Actor Sidney Poitier, who broke racial barriers with his love interests in Hollywood, has died at 94.  Sidney Poitier, was a trailblazer for Hollywood diversity…

Actor Sidney Poitier, who broke racial barriers with his love interests in Hollywood, has died at 94. 

Sidney Poitier, was a trailblazer for Hollywood diversity and a Presidential Medal of Freedom recipient. 

Poitier died Thursday in the Bahamas, acting Director General of the Ministry of Foreign Affairs in the Bahamas, Eugene Torchon-Newry, confirmed to Associated Press.
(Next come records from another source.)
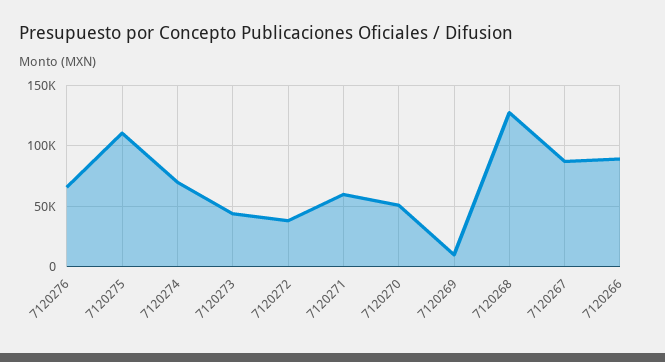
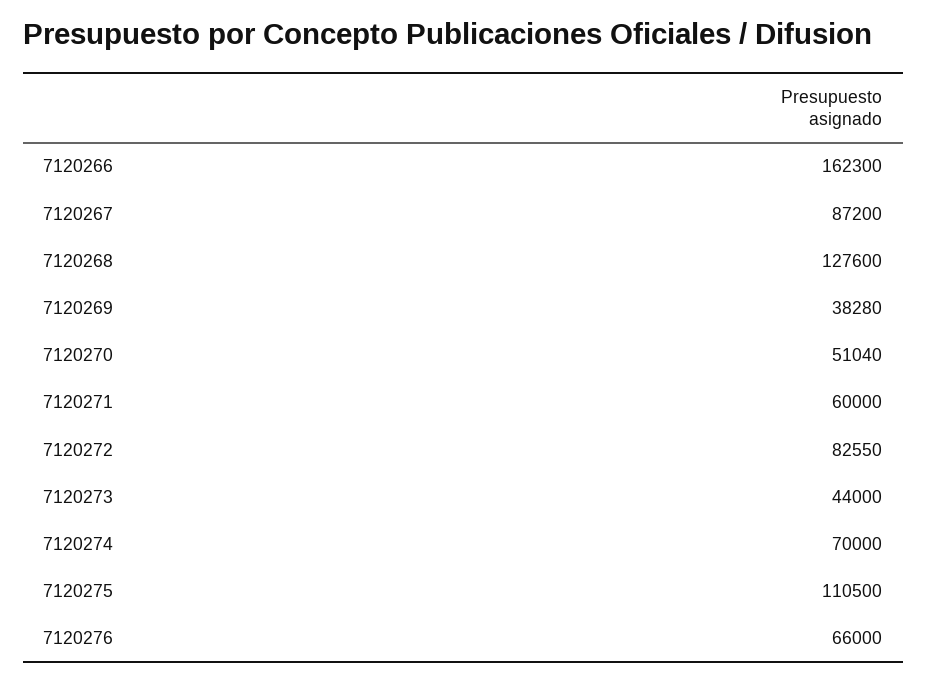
  {
    "7120276": 66000,
    "7120275": 110500,
    "7120274": 70000,
    "7120273": 44000,
-   "7120272": 40000,
+   "7120272": 82550,
    "7120271": 60000,
    "7120270": 51040,
-   "7120269": 10000,
+   "7120269": 38280,
    "7120268": 127600,
    "7120267": 87200,
-   "7120266": 90000
+   "7120266": 162300
  }

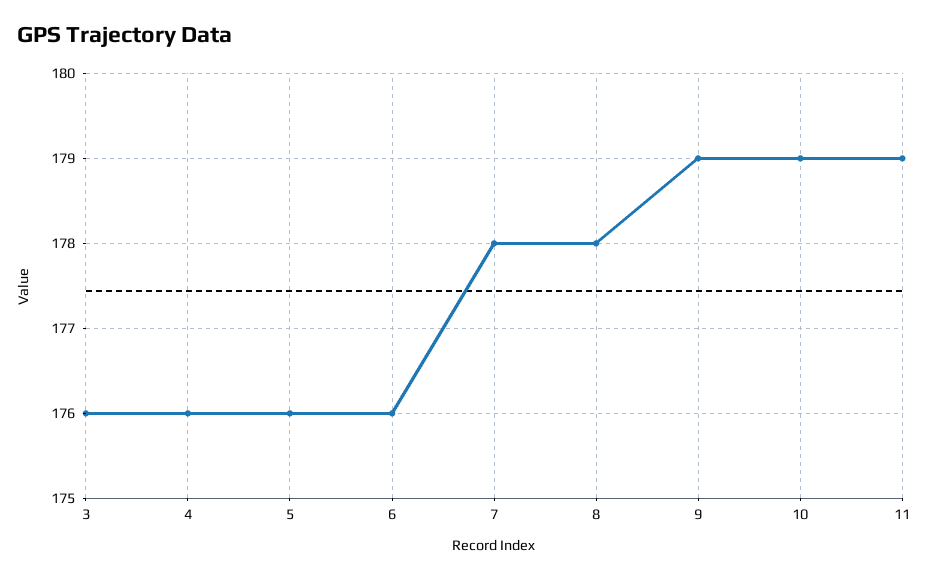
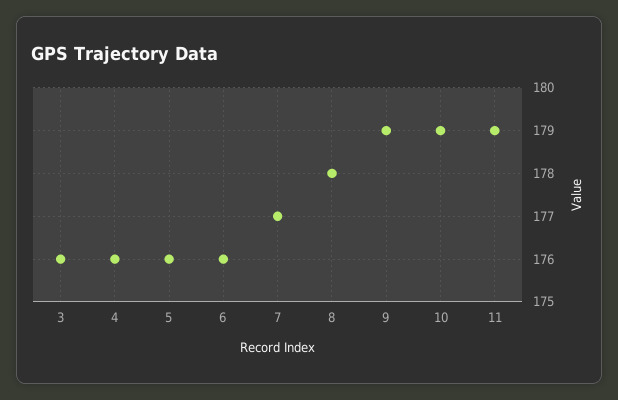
  {
    "3": 176,
    "4": 176,
    "5": 176,
    "6": 176,
-   "7": 178,
+   "7": 177,
    "8": 178,
    "9": 179,
    "10": 179,
    "11": 179
  }

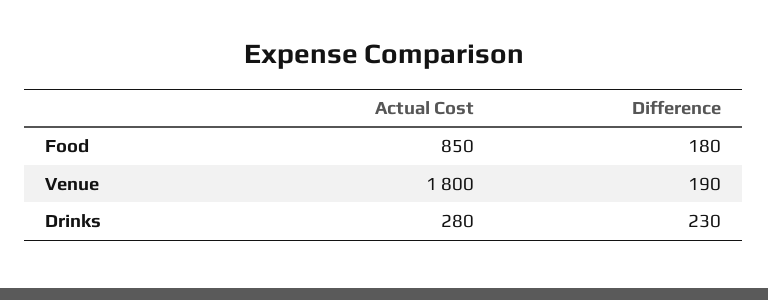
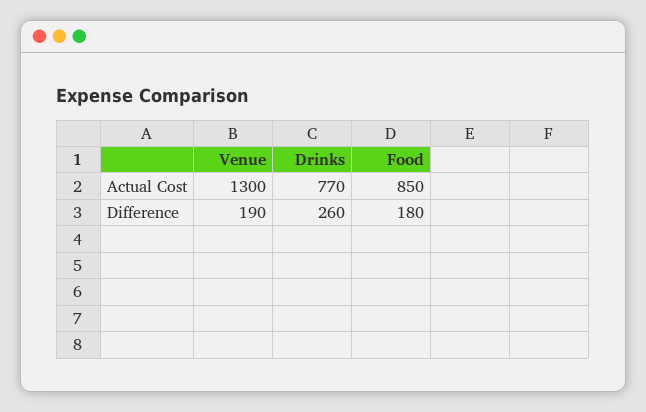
  {
    "Actual Cost": {
      "Food": 850,
-     "Venue": 1800,
+     "Venue": 1300,
-     "Drinks": 280
+     "Drinks": 770
    },
    "Difference": {
      "Food": 180,
      "Venue": 190,
-     "Drinks": 230
+     "Drinks": 260
    }
  }

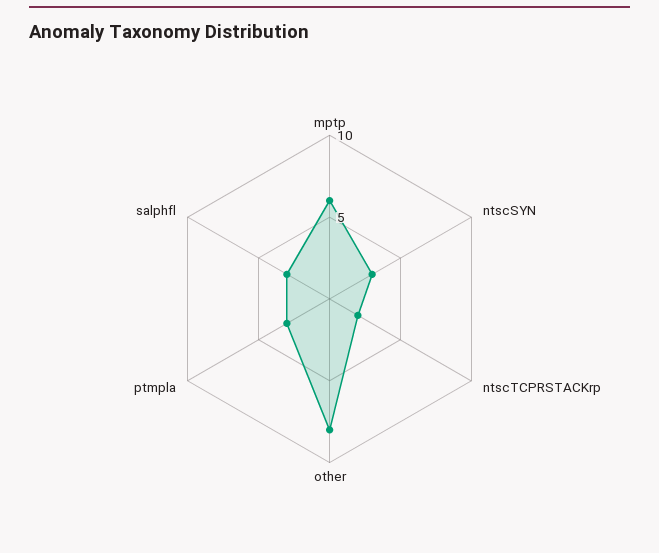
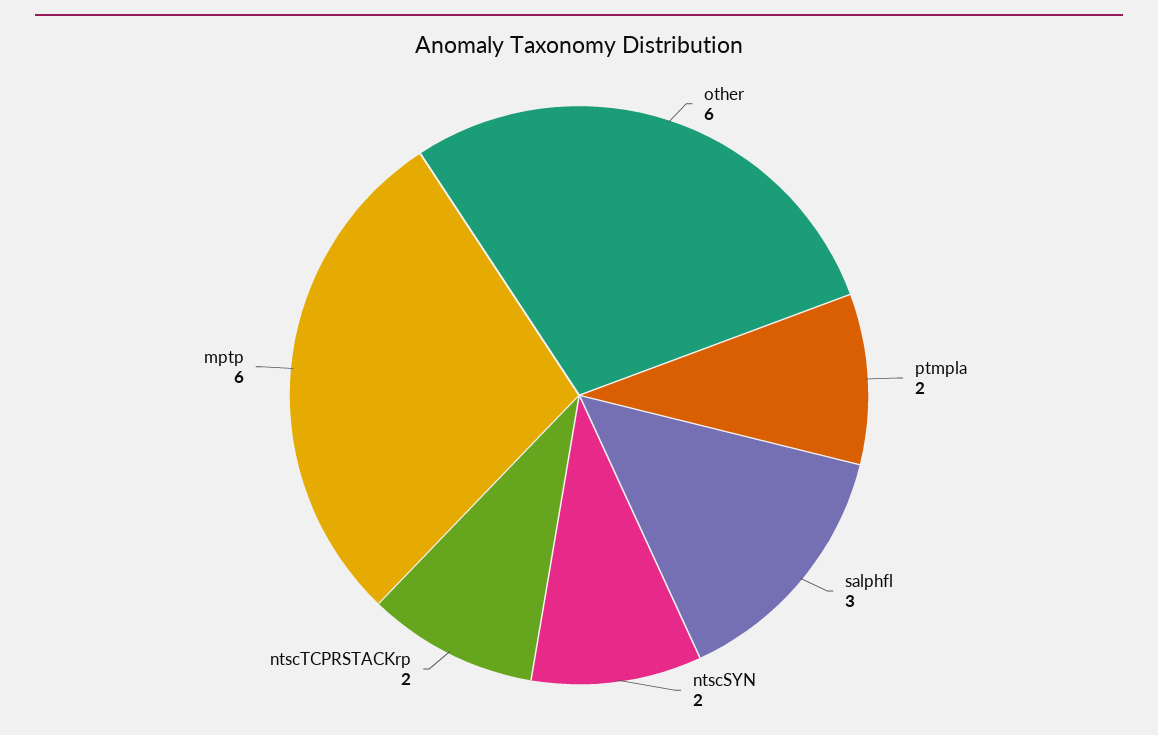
  {
    "mptp": 6,
-   "ntscSYN": 3,
+   "ntscSYN": 2,
    "ntscTCPRSTACKrp": 2,
-   "other": 8,
+   "other": 6,
-   "ptmpla": 3,
+   "ptmpla": 2,
    "salphfl": 3
  }

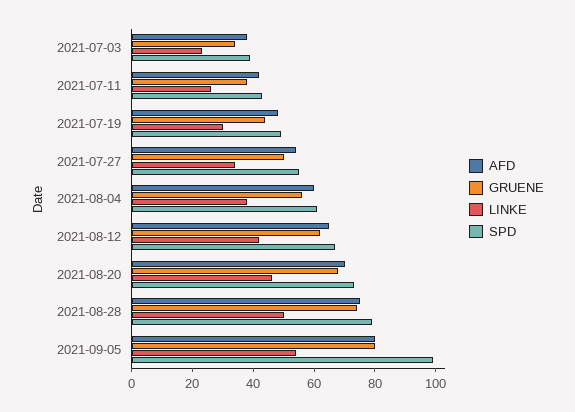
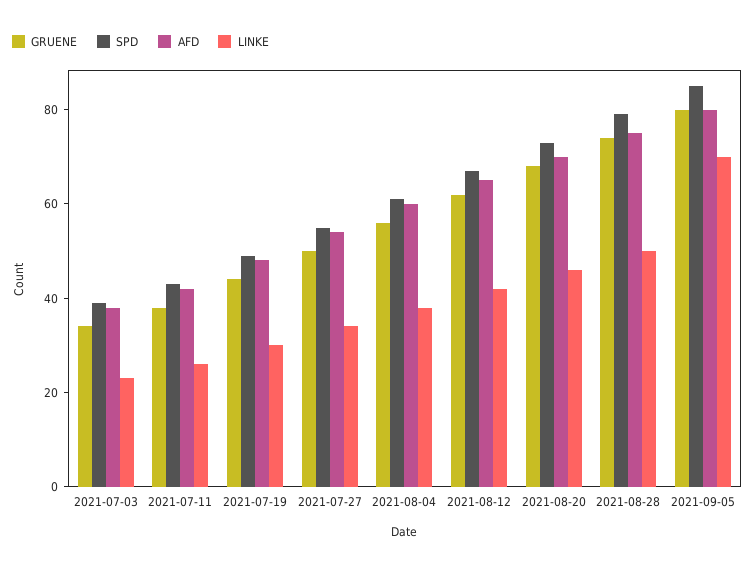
  {
    "AFD": {
      "2021-07-03": 40,
      "2021-07-11": 40,
      "2021-07-19": 50,
      "2021-07-27": 55,
      "2021-08-04": 60,
      "2021-08-12": 65,
      "2021-08-20": 70,
      "2021-08-28": 75,
      "2021-09-05": 80
    },
    "GRUENE": {
      "2021-07-03": 35,
      "2021-07-11": 40,
      "2021-07-19": 45,
      "2021-07-27": 50,
      "2021-08-04": 55,
      "2021-08-12": 60,
      "2021-08-20": 70,
      "2021-08-28": 75,
      "2021-09-05": 80
    },
    "LINKE": {
      "2021-07-03": 25,
      "2021-07-11": 25,
      "2021-07-19": 30,
      "2021-07-27": 35,
      "2021-08-04": 40,
      "2021-08-12": 40,
      "2021-08-20": 45,
      "2021-08-28": 50,
-     "2021-09-05": 55
+     "2021-09-05": 70
    },
    "SPD": {
      "2021-07-03": 40,
      "2021-07-11": 45,
      "2021-07-19": 50,
      "2021-07-27": 55,
      "2021-08-04": 60,
      "2021-08-12": 65,
      "2021-08-20": 75,
      "2021-08-28": 80,
-     "2021-09-05": 100
+     "2021-09-05": 85
    }
  }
Poitier’s legacy in film history is that of an icon. Many of his most memorable roles deal with race in mainstream Hollywood films before others opted to do so. One biographer dubbed him the “Martin Luther King of the movies”.

The 1967 film, “Guess Who’s Coming to Dinner”, in which Poitier starred in as the love interest opposite Katharine Houghton, offered a positive depiction of interracial couples during a time when more than a handful of states still had laws prohibiting interracial marriage.  

“Before Sidney, African American actors had to take supporting roles in major studio films that were easy to cut out in certain parts of the country. But you couldn’t cut Sidney Poitier out of a Sidney Poitier picture,” Denzel Washington said at the 2002 Academy Awards, presenting Poitier with an honorary Oscar. “He was the reason a movie got made: the first solo, above-the-title African American movie star.”  

Sidney Poitier was the first Black man to win a best actor Academy Award. Among his long list of accolades, Poitier became the first African American actor to be nominated for an Academy Award for best actor (for “The Defiant Ones” in 1958) and six years later became the first Black man to win an Academy Award for best actor, this time for “Lilies of the Field.”

In Poiter’s acceptance speech, he acknowledged the “long journey to this moment” and said he was “indebted to countless numbers of people” including the members of the Academy. Through overwhelmed breaths and big smiles, he ended: “All I can say is a very special thank you.